La última etapa de la vida de este «bandido moralista», de 42 años, empezó el lunes pasado en París. Gracias al sistema de escuchas telefónicas, la policía reconoció su voz. Ipso facto, un dispositivo impresionante se puso en acción bajo la dirección del «coordinador de la lucha contra Mesrine», cargo creado por el ministro del Interior hace algunos meses.Desde anteayer, las fuerzas de policía ya habían localizado su apartamento, próximo a la Puerta de Clignancourt, barrio en el que pasó su infancia y en donde estos días vivía con su amiga y cómplice Sylvie. En dos ocasiones fue reconocido por la policía, una de ellas en el mercado callejero en el que hacía las compras con su amiga, pero fue perdonado para evitar un enfrentamiento que podía causar víctimas entre el público.

Ayer, por fin, a las tres y cuarto de la tarde, Mesrine salió de su casa con Sylvie, entró en un coche, y cuando se disponía a arrancar, cincuenta policías, en coches, en camionetas y a pie, distribuidos en forma de cerco infernal, hirieron gravísimamente a la mujer y acabaron con el hombre: dieciocho balas fueron contadas después en su cabeza y en los brazos.

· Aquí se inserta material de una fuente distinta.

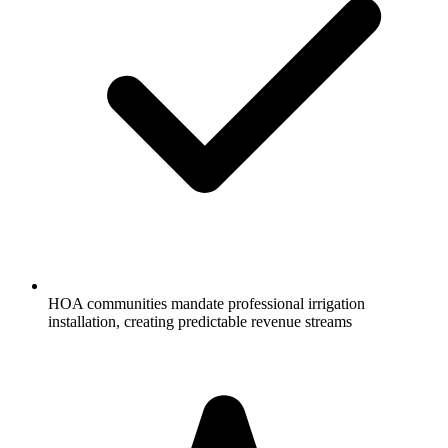
HOA communities mandate professional irrigation
installation, creating predictable revenue streams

Inmediatamente después del suceso, que no duró más de unos segundos, el público se arremolinó estupefacto y curioso ante el espectáculo: un hombre muerto, una mujer muriendo, sangre, balas y medio centenar de policías abrazándose, intercambiando apretones de manos, gritando de alegría, saltando. Acababa de desaparecer «el enemigo público número uno» de la sociedad francesa.

Sus veinte años de ejercicio de «enemigo número uno» que le atribuyeron los traficantes de las emociones populares fueron, por el contrario, una demostración constante de singularidad. No pertenecía al «medio», las bandas tradicionales le odiaban, cada uno de sus «golpes» fue como un diccionario de audacia, de cálculo y de imaginación. Aparecía y desaparecía como una sombra.

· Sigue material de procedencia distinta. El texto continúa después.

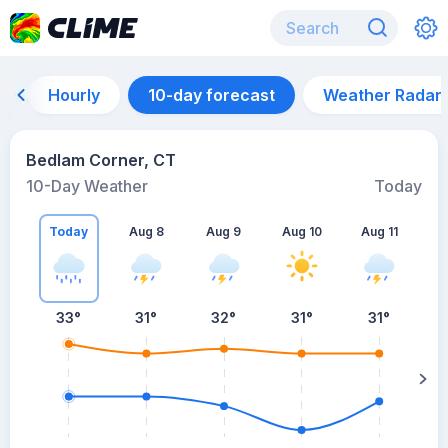
Hourly
10-day forecast
Weather Radar
Bedlam Corner, CT
10-Day Weather
Today
Today
Aug 8
Aug 9
Aug 10
Aug 11
A
33
°
31
°
32
°
31
°
31
°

A los veinte años ya realizó su primer secuestro en Canadá contra un industrial que, por doce millones de pesetas, recobró la libertad. Antes ya se había iniciado en el robo en Francia, y después, de vuelta de las Américas, no paró: robos, atracos, asesinatos, secuestros, entrevistas a los periódicos, salpicados con tres detenciones que lo condujeron a la cárcel.

En cada una de estas ocasiones, durante su proceso o desde su celda, con complicidades nunca conocidas, se evaporó de la cárcel. En 1973, durante uno de sus descansos en la cárcel, escribió El instinto de la muerte, libro de memorias. El pasado mes de septiembre citó a un periodista de extrema derecha que no le había tratado bien en sus artículos (y que había sido policía antes que periodista), y, en un bosque cercano a París, le zurró a gusto para después volver al anonimato. Fue su última aventura. Ayer, los franceses, angustiados durante toda la semana a causa de un suicidio político, fueron compensados con el asesinato del crápula oficial del país, al que se añadió a última hora del día la captura de otros dos cómplices de Mesrine. En Francia ya no se habla de otra cosa.